TASK DESCRIPTION: Locate the line that contains "spend a lot" in the entries below, then repeat it and every following line through the line that contains "projects that make", exactly, and no others.

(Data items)
■ ■ ■ ■ ■ ■ ■
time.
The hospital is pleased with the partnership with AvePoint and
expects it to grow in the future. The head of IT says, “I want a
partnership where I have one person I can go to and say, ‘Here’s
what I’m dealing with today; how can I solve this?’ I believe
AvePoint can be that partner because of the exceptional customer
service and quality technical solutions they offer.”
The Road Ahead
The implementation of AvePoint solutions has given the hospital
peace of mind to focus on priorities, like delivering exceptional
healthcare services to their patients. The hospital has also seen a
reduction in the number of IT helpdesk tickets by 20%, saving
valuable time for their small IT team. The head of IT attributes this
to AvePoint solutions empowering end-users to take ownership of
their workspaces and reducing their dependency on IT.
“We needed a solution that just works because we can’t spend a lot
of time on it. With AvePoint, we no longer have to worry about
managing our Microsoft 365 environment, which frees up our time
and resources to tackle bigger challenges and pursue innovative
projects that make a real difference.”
■ ■ ■ ■ ■ ■ ■
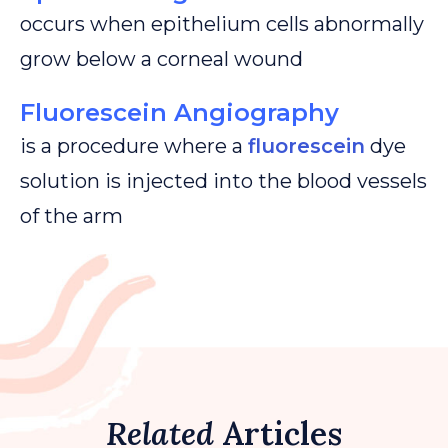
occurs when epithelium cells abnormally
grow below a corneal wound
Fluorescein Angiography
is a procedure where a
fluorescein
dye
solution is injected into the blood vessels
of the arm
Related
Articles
■ ■ ■ ■ ■ ■ ■
WRITTEN REPLY:
“We needed a solution that just works because we can’t spend a lot
of time on it. With AvePoint, we no longer have to worry about
managing our Microsoft 365 environment, which frees up our time
and resources to tackle bigger challenges and pursue innovative
projects that make a real difference.”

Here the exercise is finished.